Según cálculos de las autoridades capitalinas, ocho millones de personas visitaron el santuario de la Virgen de Guadalupe durante los últimos tres días.
La colina del Tepeyac se convirtió nuevamente en punto de arribo de peregrinos de todo el país. Durante la noche del 11 al 12 de diciembre, las “mañanitas” a la virgen dieron pie a un espectáculo de masas que no tiene parangón si no se piensa en lugares tan famosos como Fátima, Lourdes o Santiago de Compostela, sin llegar, claro, a las multitudinarias y desordenadas manifestaciones de La Meca.
La aglomeración de la Villa de Guadalupe conmocionó a gran parte de la gran Ciudad de México. En las carreteras, vehículos de todo tipo –camionetas, autobuses, automóviles− sufrieron percances que en algunos casos causaron la muerte de fervorosos creyentes. Como sucede durante las peregrinaciones que parten de diferentes estados con un solo destino.
¿Por qué razón el culto guadalupano, de tan profunda raigambre en México, se mantiene en todo lo alto mientras que otras prácticas religiosas, principalmente de la fe católica, se muestran a la baja?
Hay escasez de vocaciones sacerdotales. Los ministros se quejan del desapego de muchos creyentes. La jerarquía religiosa busca aplicar medidas apropiadas para reactivar el entusiasmo de los feligreses y hasta la agenda del papa Francisco se mueve en ese sentido.
¿Por qué sucede, entonces, que la afluencia de personas a la basílica de Guadalupe aumenta cada año en lugar de disminuir?
En tiempos difíciles, la gente siente la necesidad de creer en algo o en alguien, pensar que no está sola en el mundo y que en cualquier momento una fuerza misteriosa, terrenal o divina, puede acudir en su auxilio.
En cuanto al poder divino, las principales deidades son llamadas por los creyentes “padre” o “madre”, según sea el caso, porque se reconoce en ellas la capacidad de proteger, de orientar, de apoyar, de ayudar en un momento dado a encontrar la salida de un predicamento o la solución de un problema.
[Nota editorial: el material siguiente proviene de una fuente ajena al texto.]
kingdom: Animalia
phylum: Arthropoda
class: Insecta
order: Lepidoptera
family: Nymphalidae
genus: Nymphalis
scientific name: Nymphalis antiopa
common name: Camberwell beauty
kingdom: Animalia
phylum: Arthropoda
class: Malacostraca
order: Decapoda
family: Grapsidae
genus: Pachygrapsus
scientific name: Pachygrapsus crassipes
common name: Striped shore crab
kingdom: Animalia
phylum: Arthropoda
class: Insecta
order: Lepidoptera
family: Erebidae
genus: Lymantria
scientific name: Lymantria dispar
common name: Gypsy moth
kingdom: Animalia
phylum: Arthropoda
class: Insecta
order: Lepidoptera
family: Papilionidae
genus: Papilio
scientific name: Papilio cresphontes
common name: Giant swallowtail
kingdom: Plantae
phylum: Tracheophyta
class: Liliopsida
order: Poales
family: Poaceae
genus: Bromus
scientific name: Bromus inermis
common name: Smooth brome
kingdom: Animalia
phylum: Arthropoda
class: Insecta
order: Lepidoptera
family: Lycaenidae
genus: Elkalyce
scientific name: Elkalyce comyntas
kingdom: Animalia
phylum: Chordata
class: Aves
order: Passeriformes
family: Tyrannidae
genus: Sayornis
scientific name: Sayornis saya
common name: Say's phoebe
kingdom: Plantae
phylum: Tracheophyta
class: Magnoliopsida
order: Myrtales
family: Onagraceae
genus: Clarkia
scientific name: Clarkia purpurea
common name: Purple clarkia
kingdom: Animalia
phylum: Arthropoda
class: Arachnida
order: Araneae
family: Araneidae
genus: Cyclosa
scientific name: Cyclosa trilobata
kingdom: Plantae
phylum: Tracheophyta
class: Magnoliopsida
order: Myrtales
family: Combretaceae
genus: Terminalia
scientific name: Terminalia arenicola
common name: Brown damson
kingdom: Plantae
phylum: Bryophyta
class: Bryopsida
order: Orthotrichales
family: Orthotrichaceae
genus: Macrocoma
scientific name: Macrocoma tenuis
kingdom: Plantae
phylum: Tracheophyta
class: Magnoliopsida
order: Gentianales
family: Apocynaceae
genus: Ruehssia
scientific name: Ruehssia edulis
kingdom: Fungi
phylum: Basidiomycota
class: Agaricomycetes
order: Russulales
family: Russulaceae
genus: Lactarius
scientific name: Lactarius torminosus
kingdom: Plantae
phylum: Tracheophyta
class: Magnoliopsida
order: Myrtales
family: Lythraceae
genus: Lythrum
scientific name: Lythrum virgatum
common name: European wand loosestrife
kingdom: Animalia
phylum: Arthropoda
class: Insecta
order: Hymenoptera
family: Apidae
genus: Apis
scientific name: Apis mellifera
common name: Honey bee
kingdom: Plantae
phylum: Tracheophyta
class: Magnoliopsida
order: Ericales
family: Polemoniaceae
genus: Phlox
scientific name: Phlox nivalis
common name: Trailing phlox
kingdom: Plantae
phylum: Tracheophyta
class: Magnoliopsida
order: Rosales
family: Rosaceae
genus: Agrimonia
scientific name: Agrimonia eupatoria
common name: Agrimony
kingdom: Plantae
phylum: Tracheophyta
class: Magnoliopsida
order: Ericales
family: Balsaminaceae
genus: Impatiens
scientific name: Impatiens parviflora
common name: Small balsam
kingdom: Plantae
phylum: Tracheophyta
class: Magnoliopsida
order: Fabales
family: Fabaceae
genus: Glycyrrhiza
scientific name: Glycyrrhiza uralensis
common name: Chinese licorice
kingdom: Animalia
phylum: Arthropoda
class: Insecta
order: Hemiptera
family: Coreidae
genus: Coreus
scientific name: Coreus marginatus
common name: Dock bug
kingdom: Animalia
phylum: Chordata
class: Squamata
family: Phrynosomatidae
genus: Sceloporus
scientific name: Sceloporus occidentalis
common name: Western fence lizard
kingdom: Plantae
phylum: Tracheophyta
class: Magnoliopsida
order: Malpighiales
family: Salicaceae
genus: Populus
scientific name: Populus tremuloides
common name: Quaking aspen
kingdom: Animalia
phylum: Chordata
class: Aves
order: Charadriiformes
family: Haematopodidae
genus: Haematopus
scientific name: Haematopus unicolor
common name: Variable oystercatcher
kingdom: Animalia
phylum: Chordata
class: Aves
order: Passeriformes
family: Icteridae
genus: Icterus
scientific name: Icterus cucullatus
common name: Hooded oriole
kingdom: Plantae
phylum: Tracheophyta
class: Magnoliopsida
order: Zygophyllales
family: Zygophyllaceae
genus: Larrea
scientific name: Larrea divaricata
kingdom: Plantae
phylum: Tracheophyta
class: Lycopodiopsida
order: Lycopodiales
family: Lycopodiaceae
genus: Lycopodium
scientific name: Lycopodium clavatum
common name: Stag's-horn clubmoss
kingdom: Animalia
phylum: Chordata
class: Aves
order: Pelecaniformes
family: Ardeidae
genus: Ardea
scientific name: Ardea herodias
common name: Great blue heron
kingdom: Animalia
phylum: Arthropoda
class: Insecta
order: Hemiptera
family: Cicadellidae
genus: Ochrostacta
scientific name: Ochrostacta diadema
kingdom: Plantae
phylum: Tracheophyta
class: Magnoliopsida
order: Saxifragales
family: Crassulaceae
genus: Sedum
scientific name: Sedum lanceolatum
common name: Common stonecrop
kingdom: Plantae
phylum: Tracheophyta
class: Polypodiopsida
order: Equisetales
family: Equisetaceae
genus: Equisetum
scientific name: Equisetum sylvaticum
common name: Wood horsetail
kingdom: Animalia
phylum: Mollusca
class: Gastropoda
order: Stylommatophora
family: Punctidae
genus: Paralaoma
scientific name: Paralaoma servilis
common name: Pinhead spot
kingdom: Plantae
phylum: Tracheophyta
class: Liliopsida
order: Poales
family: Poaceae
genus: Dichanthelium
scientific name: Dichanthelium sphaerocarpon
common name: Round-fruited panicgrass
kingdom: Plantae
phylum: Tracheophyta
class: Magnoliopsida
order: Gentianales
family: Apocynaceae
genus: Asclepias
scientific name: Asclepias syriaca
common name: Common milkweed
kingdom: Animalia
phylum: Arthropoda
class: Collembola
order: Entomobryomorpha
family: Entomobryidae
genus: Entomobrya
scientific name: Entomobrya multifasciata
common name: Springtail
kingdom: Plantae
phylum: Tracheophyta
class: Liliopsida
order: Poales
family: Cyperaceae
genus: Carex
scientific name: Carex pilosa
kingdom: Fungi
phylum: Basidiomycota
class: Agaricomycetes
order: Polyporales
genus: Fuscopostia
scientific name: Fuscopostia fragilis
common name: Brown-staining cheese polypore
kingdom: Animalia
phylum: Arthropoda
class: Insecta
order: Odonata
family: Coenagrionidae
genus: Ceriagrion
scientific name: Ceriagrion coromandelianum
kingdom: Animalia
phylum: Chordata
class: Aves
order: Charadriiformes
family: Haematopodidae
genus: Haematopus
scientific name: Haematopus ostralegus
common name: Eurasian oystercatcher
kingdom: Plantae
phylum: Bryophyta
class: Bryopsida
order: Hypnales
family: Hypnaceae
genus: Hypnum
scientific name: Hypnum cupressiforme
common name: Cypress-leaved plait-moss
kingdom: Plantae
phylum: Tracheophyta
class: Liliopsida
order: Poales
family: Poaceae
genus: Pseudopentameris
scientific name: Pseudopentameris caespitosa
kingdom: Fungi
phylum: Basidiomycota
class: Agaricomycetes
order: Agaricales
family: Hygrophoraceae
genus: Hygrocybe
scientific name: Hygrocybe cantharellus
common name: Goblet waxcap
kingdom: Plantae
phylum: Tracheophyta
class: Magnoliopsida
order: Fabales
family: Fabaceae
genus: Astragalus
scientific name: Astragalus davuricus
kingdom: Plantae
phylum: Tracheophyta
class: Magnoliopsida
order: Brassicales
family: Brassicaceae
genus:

En otra proporción, este impulso natural, primario, despierta en muchas personas el deseo de creer en falsos profetas, en líderes y redentores que prometen conducir a la humanidad al progreso, a la felicidad, a la tierra de Jauja. Cuando esto ocurre, la gente vuelve a creer, se enciende de nuevo la esperanza y se inicia la marcha tras la huella del guía, trátese de un líder político, moral, espiritual o hasta de un iluminado, un salvador.
Pero, ante fracasos y traiciones, cuando todo lo que iba bien sale mal, surge de nuevo la decepción, cuando lo que se pensaba que era oro resulta latón bien bruñido y cuando los diamantes se convierten en cuentas de bisutería, el rechazo es la respuesta.
Sin embargo, la gente tiene necesidad de creer en algo o en alguien, la esperanza, dice el refrán, muere al último y la fe –se nos ha dicho− mueve montañas.
Entonces, ¿qué hacer cuando el líder político falla o se corrompe, cuando el líder sindical se vende, cuando el sacerdote pederasta destruye los cimientos de la fe, cuando el guía espiritual miente o engaña, cuando al héroe poderoso e invencible los pies se le vuelven de barro?
En esos momentos, cuando el ambiente se enrarece, la mentira se enseñorea y, en palabras del poeta, “hay faena excesiva y vil cosecha”, los mexicanos, para no claudicar, vuelven al culto guadalupano en busca de refugio y del milagro.
En la creencia popular, la virgen madre no falla y su protección es primero y último recurso.